Suasana tenang tenang masih terpancar di lokasi pemukiman areal pembangunan tol, dengan adanya masalah baru tentang gugat menggugat, membuat masyarakat gerah. Salah satunya, Sutri merasa risau dengan tidak selesainya ganti rugi yang telah dimediasi di kelurahan. Wanita berusia 42 tahun ini, mengharapkan ganti rugi yang belum ada titik temu dengan pihak pemilik 16 SHM, agar dapat ditempuh dengan pembagian secara berimbang.
“Kalau saya berharap dengan kesepakatan 50 persen pembagian saya terima. Tapi kalau itupun tidak juga ada jalan keluar, kita khawatir dengan adanya gugatan ini bisa-bisa masyarakat tidak dapat,” ungkap ibu anak dua ini.
Harapan ibu rumah tangga ini, pemerintah harus bijaksana dalam menyelesaikan masalah ganti rugi. Apabila masalah ganti rugi tidak juga dapat diselesaikan, akan menimbulkan masalah baru. “Yang jelas kalau tidak ada ganti rugi sesuai yang disepakati, kami masyarakat tetap ingin bertahan. Kami sudah bertahun-tahun tinggal di sini. Jadi, jangan sempat terjadi pertumpahan darah,” tegas Sutri.

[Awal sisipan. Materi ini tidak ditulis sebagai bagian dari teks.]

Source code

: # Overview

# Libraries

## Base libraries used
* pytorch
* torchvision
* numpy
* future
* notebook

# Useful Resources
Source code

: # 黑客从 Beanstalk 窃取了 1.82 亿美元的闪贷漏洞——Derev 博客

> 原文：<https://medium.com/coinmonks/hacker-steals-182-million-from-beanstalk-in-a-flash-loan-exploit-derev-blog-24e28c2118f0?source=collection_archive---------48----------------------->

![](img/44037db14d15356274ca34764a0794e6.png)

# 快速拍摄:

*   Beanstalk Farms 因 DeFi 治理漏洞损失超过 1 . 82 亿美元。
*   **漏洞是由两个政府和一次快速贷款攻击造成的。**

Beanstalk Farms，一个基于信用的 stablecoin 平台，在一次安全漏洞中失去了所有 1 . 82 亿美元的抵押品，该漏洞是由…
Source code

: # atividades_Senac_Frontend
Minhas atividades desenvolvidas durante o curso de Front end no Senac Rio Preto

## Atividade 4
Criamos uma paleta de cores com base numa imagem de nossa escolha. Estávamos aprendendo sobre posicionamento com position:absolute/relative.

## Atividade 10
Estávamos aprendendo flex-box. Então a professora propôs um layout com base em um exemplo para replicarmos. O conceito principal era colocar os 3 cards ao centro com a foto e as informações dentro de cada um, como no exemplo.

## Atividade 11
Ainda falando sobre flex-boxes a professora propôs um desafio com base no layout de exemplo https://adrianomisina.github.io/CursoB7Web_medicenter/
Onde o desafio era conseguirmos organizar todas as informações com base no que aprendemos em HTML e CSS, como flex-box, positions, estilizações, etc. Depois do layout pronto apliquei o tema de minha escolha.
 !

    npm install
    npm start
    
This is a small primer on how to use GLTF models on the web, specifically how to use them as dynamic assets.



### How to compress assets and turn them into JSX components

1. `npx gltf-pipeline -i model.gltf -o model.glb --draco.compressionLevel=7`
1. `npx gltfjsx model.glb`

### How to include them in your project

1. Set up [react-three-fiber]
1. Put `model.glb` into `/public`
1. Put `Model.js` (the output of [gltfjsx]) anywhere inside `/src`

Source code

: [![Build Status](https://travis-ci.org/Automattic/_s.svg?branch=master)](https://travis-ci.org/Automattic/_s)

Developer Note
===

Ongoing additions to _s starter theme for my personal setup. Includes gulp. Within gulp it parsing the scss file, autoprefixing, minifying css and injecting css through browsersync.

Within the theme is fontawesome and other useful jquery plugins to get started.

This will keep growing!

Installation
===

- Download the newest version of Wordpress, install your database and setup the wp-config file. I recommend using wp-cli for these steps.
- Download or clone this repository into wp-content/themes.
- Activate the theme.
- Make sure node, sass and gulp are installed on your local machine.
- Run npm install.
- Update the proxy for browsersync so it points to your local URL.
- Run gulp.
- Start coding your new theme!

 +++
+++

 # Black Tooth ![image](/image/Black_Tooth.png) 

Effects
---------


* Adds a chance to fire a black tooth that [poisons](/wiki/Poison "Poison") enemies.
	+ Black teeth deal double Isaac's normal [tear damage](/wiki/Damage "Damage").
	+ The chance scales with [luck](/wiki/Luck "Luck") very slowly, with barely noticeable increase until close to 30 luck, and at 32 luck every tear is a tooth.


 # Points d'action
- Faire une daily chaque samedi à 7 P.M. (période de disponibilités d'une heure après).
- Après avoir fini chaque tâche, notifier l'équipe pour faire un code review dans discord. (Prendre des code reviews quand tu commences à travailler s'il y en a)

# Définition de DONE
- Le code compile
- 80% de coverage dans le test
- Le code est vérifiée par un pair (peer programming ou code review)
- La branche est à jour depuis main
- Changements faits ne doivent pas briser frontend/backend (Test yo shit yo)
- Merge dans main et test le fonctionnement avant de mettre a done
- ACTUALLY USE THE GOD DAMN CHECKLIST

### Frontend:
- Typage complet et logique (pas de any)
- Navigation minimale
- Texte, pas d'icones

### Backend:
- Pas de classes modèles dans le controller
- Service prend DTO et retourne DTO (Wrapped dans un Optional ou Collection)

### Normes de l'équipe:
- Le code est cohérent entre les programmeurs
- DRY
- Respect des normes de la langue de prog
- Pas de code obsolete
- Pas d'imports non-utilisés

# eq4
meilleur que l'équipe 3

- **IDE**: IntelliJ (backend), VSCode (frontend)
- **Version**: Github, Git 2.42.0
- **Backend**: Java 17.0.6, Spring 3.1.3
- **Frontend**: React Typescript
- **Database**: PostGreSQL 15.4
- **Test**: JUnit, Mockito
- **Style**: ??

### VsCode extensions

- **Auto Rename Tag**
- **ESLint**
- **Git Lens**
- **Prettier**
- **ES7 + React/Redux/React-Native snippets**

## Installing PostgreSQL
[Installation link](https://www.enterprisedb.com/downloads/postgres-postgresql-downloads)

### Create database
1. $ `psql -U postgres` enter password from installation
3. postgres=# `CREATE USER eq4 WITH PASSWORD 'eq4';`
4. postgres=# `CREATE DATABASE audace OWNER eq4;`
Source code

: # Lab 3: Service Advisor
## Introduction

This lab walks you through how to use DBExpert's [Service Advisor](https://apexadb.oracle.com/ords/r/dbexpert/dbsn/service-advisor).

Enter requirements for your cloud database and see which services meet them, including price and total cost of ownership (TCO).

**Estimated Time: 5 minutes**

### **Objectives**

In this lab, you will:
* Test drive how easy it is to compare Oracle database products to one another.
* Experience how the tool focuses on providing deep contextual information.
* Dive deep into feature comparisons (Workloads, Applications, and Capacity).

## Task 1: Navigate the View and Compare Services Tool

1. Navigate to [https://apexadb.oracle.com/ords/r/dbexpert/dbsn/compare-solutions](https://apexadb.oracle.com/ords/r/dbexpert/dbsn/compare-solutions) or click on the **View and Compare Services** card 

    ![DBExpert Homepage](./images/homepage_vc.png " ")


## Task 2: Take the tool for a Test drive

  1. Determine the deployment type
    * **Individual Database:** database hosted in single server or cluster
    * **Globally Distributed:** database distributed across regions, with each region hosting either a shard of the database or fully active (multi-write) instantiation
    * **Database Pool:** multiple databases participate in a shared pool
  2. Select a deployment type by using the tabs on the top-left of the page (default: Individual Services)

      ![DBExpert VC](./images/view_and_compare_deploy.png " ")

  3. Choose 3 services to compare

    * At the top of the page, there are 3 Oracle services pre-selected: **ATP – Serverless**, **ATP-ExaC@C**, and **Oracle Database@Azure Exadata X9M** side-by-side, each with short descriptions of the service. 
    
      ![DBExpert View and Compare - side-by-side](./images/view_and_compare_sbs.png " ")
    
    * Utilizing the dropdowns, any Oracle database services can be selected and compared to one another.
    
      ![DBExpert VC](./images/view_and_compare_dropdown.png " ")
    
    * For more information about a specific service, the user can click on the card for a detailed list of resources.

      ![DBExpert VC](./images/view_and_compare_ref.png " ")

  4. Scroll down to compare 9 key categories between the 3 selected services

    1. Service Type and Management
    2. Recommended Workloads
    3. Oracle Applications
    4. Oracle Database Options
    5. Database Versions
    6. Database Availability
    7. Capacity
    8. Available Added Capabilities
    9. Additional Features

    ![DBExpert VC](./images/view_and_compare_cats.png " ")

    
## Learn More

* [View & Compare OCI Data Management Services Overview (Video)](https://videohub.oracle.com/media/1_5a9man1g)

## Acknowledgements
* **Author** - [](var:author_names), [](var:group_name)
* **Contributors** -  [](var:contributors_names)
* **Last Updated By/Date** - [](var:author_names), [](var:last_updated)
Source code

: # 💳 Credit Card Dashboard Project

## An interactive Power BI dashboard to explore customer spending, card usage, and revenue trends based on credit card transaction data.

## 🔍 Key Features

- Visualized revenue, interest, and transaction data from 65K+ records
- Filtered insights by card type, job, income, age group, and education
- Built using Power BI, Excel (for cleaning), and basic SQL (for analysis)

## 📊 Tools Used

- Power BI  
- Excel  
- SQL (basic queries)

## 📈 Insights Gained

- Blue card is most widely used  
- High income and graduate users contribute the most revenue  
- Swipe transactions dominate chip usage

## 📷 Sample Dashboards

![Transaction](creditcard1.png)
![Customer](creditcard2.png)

Begitu juga dengan warga lainnya. Adi menilai, timbulnya 16 SHM dan gugatan merupakan rekayasa. Pasalnya, sebelum adanya ganti rugi proyek pembangunan tol, tidak ada yang muncul mengaku tanah di lahan yang mereka tempati. “Apapun ceritanya, kami tetap bertahan 70 persen hak kami. Yang jelas kami ingin pemerintah harus berpihak dengan rakyat. Ingat pesan Pak Jokowi, silahkan membangun, tapi jangan sakiti rakyat,” tegas Adi.
Harapan Adi, dengan adanya permasalahan baru tentang gugatan dari Sultan Deli, mereka tetap bertahan di tempat tinggal mereka dan tidak akan melepaskan tanah mereka sebelum ada kesepatakan secara bersama.
“Jangan buat masyarakat di sini marah. Silakan orang mengaku tempat tinggal kami adalah tanah mereka. Yang jelas hak kami jangan dikurangi, dan harus diberikan sesuai hak kami. Bisa jadi, nanti masyarakat akan ribut dan terjadi perumpahan darah,” ungkap Adi di hadapan masyarakat lain.